* WHAT TO WORK ON
Using the mortar corrosion text, explain why the pH on the CEM I and CEM III mortars falls over the course of the study.

* SUPPLIED TEXT
▼
Figure 3 displays 30 min. flow and compressive strength results of the three mortar mixes. OPC mortars CEM I and CEM III show good workability because of the plasticizer used for these mixes. The mix containing CAC 45 has the lowest flowability after 30 min. indicating a stiff mortar mix design which results in perfect properties for a shotcrete application in the sewer. Mixes containing OPC show high compressive strength of around 70 MPa after 38d. CAC 45 mortar has with 78.4 MPa the highest compressive strength of all mixes even with a W/C-ratio 0.40.

3.2 Biogenic sulfuric acid corrosion results

pH-value evolution and weight change of the specimens under biological attack are displayed in Figure 4. All mixes show initial pH between 8 and 10 after one week. OPC-based mix CEM I stabilizes at pH 6 between week 4 and week 9 and then rises and stabilizes at around pH 7 until week 20. Subsequently, the pH value sharply drops to pH 2 and decreases to pH < 1 until the end of the study. CEM III mortar shows a constant decrease of pH starting from week 1 until the end of the study. The mix containing CAC 45 reaches a surface pH of around 4 until week 16. Its surface pH remains stable until week 30 and then slightly decreases to pH > 2.

No corrosion by means of mass loss is detected in all samples after 8 weeks of exposure. CEM III has the highest mass loss after 16 weeks whilst all other mixes have a mass loss < 20 %. CAC 45 mix has the lowest mass loss after 24 weeks. After 39 weeks of exposure, CEM I and CEM III are severely affected by corrosion. pH evolution confirms CEM I and CEM III cannot buffer the acid produced by bacteria and therefore the pH value decreases. Both OPC mortar mixes seems to buffer the system for the first months, but pH drops down to 1 at the end of the weathering cycle. Mixes containing OPC  show no high weight loss till week 16 but start to be strongly affected by corrosion after 24 weeks. The presence of CaO in the mixes containing OPC promote acid attack and gypsum formation is observed at the surface.

Mix CAC 45 contains Calcium Aluminate Cement and has the lowest mass loss of all samples. The better buffer capacity by means of pH values confirms the higher biogenic corrosion resistance. Whilst the pH of OPC-based mixes descends to around 1, CAC 45 mortar stabilizes between pH 2 and 4. The CAC substrate inhibits bacteria colonization, thus limiting sulfuric acid production. Furthermore, pH stabilization indicates the protective role of hydrous alumina gel layer.
▲
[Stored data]
▼
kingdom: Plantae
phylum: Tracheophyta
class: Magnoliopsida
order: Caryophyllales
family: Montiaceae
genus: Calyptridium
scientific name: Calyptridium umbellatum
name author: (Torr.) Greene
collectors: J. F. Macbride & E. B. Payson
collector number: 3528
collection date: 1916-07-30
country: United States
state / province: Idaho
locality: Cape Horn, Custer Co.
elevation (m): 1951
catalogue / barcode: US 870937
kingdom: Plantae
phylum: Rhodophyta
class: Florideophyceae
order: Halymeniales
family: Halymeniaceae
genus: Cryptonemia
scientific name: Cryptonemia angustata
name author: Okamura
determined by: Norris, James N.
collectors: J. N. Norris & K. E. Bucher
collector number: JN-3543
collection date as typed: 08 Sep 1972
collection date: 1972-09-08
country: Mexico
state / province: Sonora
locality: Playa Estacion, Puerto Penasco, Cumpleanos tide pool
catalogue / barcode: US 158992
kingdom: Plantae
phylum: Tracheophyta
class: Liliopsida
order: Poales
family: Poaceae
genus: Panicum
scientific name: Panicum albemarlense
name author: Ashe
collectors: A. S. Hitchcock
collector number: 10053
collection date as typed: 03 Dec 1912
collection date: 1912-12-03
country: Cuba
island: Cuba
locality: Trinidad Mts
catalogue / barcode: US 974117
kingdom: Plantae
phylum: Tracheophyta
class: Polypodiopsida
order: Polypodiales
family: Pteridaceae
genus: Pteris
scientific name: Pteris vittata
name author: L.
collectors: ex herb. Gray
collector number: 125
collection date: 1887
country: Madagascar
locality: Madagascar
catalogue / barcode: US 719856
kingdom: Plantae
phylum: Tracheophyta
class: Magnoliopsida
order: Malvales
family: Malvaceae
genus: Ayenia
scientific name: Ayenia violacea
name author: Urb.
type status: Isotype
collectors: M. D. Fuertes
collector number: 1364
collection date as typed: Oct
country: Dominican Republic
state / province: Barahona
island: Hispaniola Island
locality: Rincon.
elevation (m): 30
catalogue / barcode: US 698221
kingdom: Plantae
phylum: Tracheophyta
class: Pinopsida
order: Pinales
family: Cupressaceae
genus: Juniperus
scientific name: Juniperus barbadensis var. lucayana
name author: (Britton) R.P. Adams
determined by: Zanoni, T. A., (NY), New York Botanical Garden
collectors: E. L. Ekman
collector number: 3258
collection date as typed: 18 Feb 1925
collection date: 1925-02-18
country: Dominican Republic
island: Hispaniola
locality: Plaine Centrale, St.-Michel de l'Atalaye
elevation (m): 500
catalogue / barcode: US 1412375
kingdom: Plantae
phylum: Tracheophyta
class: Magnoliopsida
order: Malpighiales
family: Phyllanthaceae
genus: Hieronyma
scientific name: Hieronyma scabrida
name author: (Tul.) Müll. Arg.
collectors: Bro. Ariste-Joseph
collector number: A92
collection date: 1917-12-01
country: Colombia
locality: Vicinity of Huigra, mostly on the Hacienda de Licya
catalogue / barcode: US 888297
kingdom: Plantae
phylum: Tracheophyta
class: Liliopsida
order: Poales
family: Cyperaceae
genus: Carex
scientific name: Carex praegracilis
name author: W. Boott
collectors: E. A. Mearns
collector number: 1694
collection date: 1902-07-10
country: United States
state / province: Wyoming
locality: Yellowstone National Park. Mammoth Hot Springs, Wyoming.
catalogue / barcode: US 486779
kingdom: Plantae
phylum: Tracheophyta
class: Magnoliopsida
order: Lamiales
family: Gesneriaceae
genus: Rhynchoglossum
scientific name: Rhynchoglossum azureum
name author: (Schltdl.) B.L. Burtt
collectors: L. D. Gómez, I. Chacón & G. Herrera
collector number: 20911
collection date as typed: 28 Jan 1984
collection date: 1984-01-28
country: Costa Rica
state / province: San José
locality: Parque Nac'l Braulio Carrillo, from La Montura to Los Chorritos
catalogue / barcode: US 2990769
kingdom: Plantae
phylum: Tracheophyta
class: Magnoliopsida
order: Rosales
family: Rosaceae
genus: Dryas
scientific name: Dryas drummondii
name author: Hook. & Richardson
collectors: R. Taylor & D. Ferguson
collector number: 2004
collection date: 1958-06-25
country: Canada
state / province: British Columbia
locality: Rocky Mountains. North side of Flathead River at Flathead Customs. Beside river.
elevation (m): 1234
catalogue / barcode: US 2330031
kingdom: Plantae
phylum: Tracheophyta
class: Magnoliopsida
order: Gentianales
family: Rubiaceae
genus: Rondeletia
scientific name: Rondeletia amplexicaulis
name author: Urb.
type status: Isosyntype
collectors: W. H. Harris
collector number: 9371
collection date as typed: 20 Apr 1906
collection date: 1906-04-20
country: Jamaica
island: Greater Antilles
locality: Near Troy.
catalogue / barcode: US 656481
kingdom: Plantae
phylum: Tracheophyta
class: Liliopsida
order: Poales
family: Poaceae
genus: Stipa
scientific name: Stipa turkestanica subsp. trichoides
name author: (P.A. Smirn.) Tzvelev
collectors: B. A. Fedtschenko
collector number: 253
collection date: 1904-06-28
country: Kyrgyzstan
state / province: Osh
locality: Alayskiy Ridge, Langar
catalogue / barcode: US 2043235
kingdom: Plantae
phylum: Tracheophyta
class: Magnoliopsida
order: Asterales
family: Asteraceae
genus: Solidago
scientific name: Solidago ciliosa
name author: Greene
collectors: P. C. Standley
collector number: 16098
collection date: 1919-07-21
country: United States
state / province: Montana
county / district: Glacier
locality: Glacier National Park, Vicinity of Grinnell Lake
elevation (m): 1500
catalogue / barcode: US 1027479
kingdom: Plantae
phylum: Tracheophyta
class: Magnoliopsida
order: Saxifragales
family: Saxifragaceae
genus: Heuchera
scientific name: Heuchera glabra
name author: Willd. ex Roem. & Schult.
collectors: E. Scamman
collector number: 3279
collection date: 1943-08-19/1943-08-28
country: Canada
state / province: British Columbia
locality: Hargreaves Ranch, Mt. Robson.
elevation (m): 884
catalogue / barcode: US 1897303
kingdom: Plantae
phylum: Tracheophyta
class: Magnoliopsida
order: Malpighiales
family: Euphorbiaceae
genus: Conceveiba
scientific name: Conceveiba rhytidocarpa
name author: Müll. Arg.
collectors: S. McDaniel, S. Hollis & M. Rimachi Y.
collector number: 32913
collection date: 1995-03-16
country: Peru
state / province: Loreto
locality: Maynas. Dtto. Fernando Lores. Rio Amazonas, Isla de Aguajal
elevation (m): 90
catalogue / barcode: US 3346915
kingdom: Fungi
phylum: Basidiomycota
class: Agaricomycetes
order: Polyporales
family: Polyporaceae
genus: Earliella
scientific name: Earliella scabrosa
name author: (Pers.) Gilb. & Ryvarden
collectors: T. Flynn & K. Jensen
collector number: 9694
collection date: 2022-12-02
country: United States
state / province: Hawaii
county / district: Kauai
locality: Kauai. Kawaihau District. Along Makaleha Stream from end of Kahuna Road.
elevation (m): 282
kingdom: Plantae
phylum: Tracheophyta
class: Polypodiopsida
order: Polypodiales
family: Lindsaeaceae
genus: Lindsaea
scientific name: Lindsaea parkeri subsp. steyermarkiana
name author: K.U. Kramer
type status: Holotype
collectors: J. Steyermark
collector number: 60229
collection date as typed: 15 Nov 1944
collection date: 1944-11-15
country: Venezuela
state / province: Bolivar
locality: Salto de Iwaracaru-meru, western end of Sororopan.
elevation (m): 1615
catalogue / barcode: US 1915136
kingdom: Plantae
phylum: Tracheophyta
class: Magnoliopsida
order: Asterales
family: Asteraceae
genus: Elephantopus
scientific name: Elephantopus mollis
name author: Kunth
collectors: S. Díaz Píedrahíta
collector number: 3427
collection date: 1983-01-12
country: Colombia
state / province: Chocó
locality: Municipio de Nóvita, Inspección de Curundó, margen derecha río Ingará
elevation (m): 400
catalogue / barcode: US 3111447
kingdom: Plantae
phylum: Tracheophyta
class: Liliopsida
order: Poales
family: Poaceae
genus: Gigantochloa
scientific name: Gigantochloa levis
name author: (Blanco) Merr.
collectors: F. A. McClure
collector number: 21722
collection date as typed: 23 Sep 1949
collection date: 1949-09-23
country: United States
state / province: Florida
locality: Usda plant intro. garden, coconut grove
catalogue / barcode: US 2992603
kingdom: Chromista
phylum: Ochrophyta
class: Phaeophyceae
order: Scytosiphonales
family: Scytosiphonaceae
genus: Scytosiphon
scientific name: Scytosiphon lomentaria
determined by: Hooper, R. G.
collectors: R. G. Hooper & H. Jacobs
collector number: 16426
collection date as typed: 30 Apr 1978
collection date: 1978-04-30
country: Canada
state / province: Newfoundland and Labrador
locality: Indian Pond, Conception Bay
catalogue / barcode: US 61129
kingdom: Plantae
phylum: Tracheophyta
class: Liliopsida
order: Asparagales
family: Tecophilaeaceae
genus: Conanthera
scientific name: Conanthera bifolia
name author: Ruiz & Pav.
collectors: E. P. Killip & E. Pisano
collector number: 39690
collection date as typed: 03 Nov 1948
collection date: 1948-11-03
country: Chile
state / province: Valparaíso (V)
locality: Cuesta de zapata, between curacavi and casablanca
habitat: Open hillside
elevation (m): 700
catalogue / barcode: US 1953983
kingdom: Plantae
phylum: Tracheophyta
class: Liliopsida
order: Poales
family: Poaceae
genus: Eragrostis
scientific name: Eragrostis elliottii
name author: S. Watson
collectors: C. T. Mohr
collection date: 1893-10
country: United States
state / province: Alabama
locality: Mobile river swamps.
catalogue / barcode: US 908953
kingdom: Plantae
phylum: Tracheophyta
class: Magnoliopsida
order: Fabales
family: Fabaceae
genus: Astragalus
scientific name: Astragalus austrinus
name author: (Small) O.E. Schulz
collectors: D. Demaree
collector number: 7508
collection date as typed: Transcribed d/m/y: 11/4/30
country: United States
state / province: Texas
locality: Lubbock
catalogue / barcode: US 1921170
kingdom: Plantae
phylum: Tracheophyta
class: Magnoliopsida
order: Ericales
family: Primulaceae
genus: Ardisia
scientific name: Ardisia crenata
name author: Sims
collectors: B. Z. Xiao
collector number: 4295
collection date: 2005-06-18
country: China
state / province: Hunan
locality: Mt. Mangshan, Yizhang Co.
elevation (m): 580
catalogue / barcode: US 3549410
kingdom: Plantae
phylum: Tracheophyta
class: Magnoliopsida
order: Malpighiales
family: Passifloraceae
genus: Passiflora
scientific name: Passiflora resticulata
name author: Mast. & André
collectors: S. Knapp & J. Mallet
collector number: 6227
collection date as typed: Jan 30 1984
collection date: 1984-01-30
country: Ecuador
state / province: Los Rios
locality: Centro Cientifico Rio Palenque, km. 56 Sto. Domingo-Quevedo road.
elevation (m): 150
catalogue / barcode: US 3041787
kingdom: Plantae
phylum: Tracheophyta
▲
* EXERCISE ANSWER
CEM I and CEM III cannot buffer the acid that bacteria produce, so the pH value decreases. By the end of the weathering cycle it drops to about 1.